I was the child who had parents who thought I should eat "enough". I don't think we particularly had no pudding if we didn't eat enough, but my parents had a thing about me eating enough carbohydrates. This meant either mashed potato or brown bread. I now eat neither, and even the smell can make me vomit.
I still have a poor relationship with food.
Now the thing was I had a reputation in our family as being a picky eater. Looking back I wasn't. I didn't/don't have a huge appetite. Genuinely I had eaten enough. But actually the situation was that I didn't like the same food as my parents-which was very traditional British food. Toad in the hole was about as adventurous as it came (and yes, we did get mashed potato served with that).
My siblings liked that. I didn't.
We once went to a posh restaurant for my grandparents' ruby wedding. I remember sitting there awed by all the lovely food. They brought a trolley loaded with what I though of as really exotic food (like salmon!!) and served you what you wanted. I think I tried everything!
My brother took one look and said "I'd rather have bangers and mash" and my sister stuck to the one dish she knew.
As an adult, I realise that actually I was far more adventurous with food than they were. I was very happy to try different foods and often like it. But they liked the staple diet we had, which I didn't.
Have a think about it. Are you asking them to eat food they really don't like? What purpose is it to make them eat that? I'll tell you it's pretty miserable looking at a plate of food and not wanting to eat it.
Dh's family had a policy that they had to have a bit of everything and eat it all-even on Christmas day. There's only one thing dh really hates and that's sprouts. Actually I suspect if he ate one, he'd quite like it. But his memory of sprouts as a child was being forced to have one-why? He'd have happily eaten more of other vegetables, and it never would have been the only vegetable. The result is that he won't try them now.

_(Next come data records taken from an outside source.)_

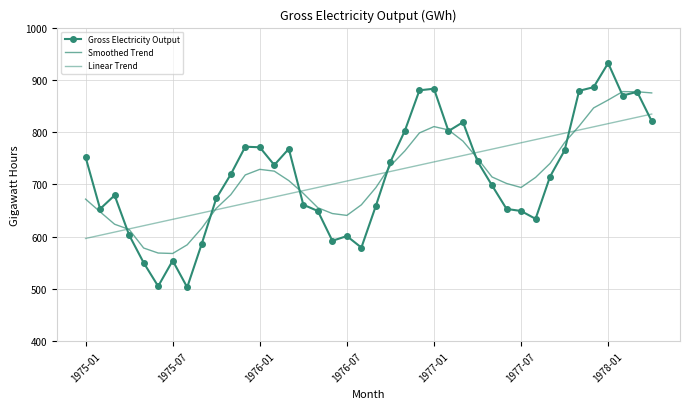

True or false: Linear Trend and Gross Electricity Output cross at least once.

True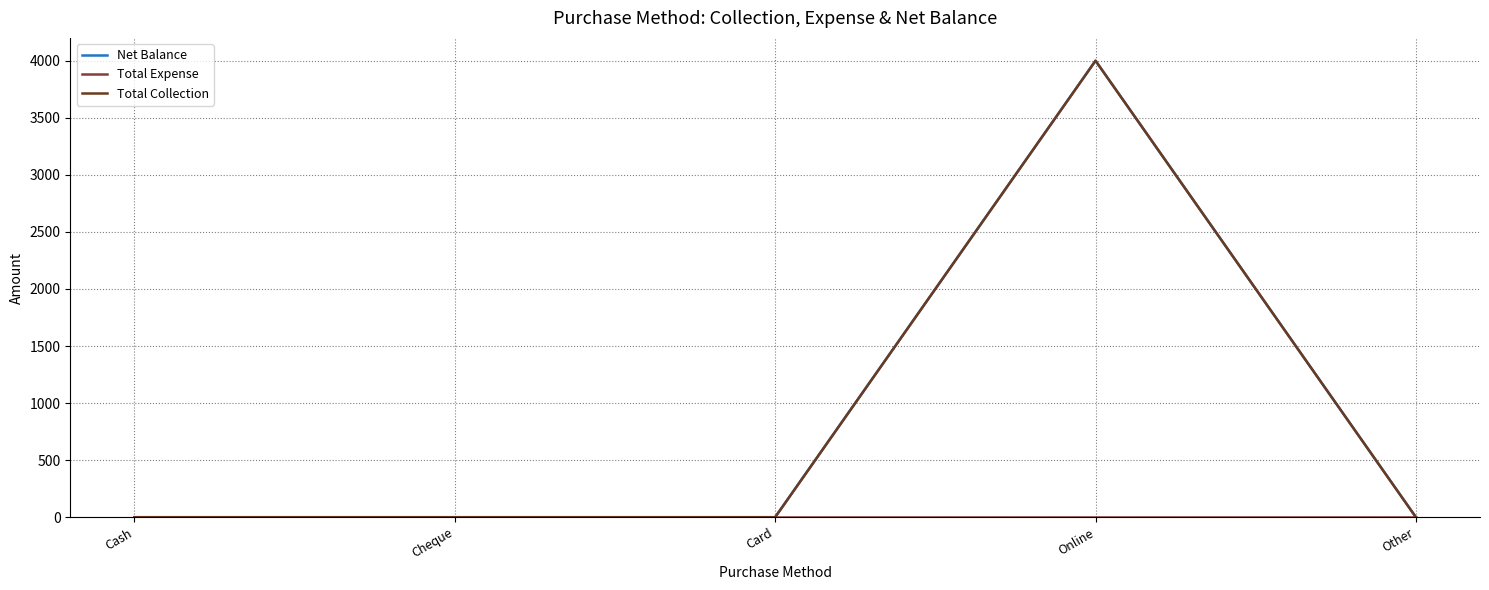

Does the chart display data point markers on the line(s)?

No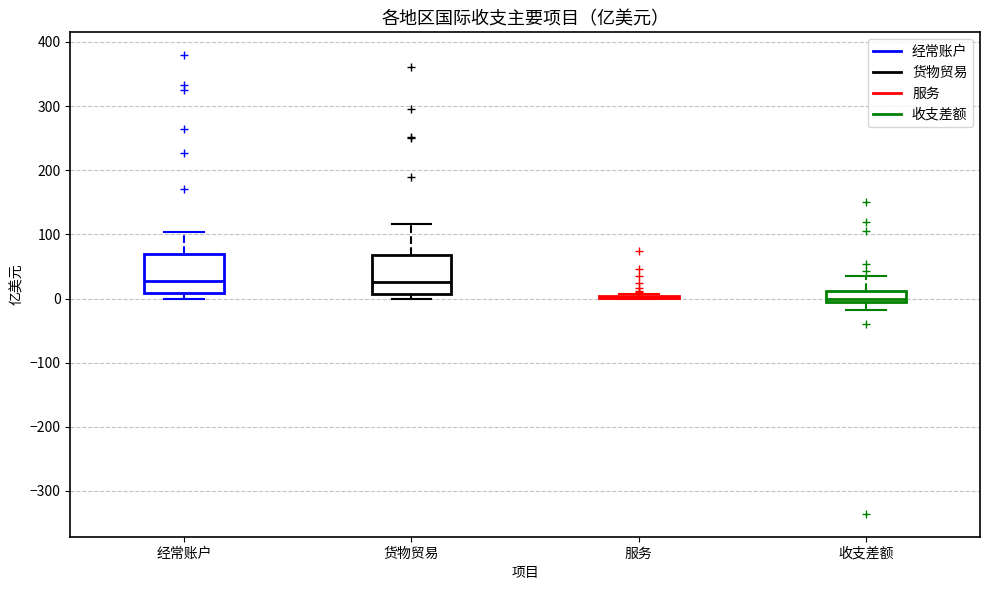

Reading left to right, read every box against the y-axis: the position of its median line, the range the box covers, and the ends of its whiskers. The values are not printed on the chart, so give them approximately, as read against the axis.

经常账户: median 30, box 10 to 70, whiskers 0 to 100
货物贸易: median 30, box 10 to 70, whiskers 0 to 120
服务: box collapsed to a line at 0, whiskers 0 to 10
收支差额: median 0, box -10 to 10, whiskers -20 to 40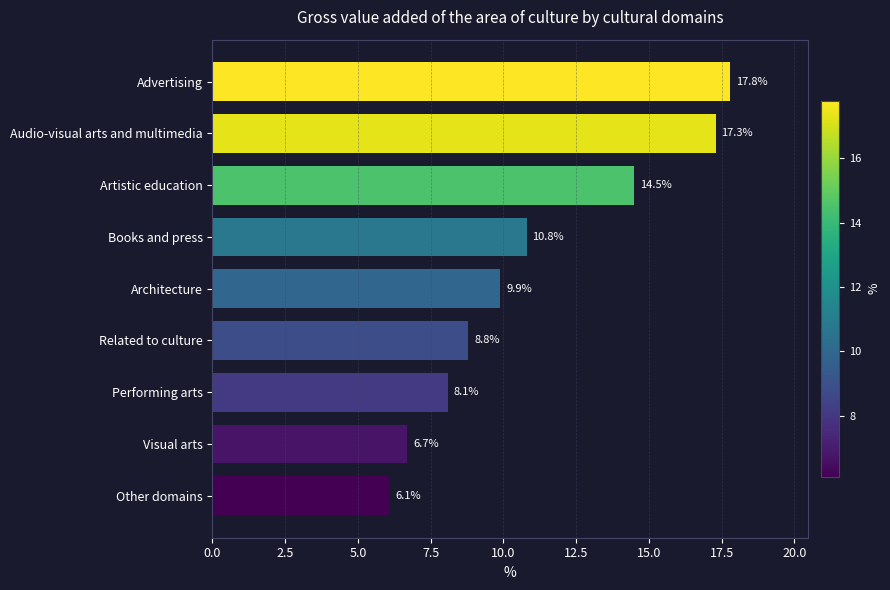

What is the greatest value displayed?

17.8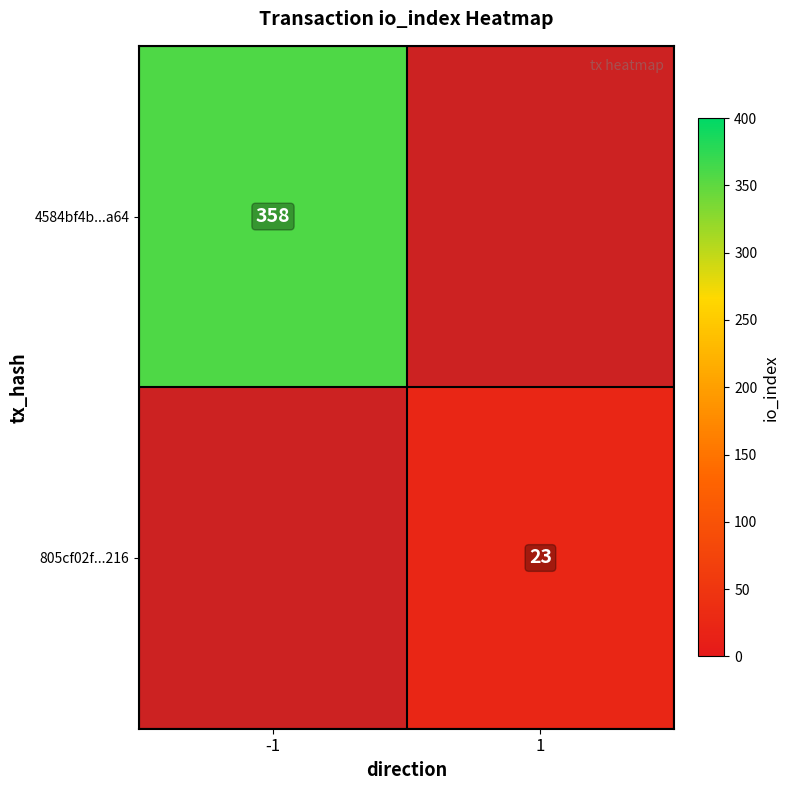

The 4584bf4b...a64 series shows 181 at -1. True or false?

False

Make a list of what they like. Is it reasonable? Are they consistent? Can you make sure that there is always something decent that they like? I prefer raw carrots, so often eat mine raw. Is that a problem? No. Does it matter if one meal all they eat is raw carrots? No. Just make sure the other meal has other food types-do cheese on toast or pizza with extra cheese or something.
Get them to help cook when you're doing something new. Children often will try things they've made that they won't otherwise. Praise them for trying things, and don't make them finish it if they don't like it.
And don't give them a huge portion. I used to find a huge portion made my appetite disappear immediately. I knew I wouldn't finish it, so it felt too much to begin.
For my dc, I have one who as a baby ate everything, then was ill as a 8yo and then ate a very limited diet after that.
One who ate nothing as a baby (only thing she'd eat consistently was tinned sweetcorn) and now eats fairly well, but always had a small appetite.
One who always will try things and eats well all the time.
So for the first one, I would make sure that every other meal was something she'd eat. But if it was something I knew she really didn't like, then I'd do her a baked potato and cheese, or I'd have a pie that she could eat 1/4 at a time. It was a boring diet, but she survived. The one thing I didn't allow was liking something the day before then refusing it the next. She's now an adult and eats a healthy diet, not hugely varied, but that isn't a problem.
With dd2 if she hadn't eaten much for a couple of days I'd do a tin of sweetcorn. Gradually she learnt to try things and eat more, never put pressure on her to eat, and now she eats most things (except melted cheese).
Ds I know he's really ill if he doesn't eat, so never a problem!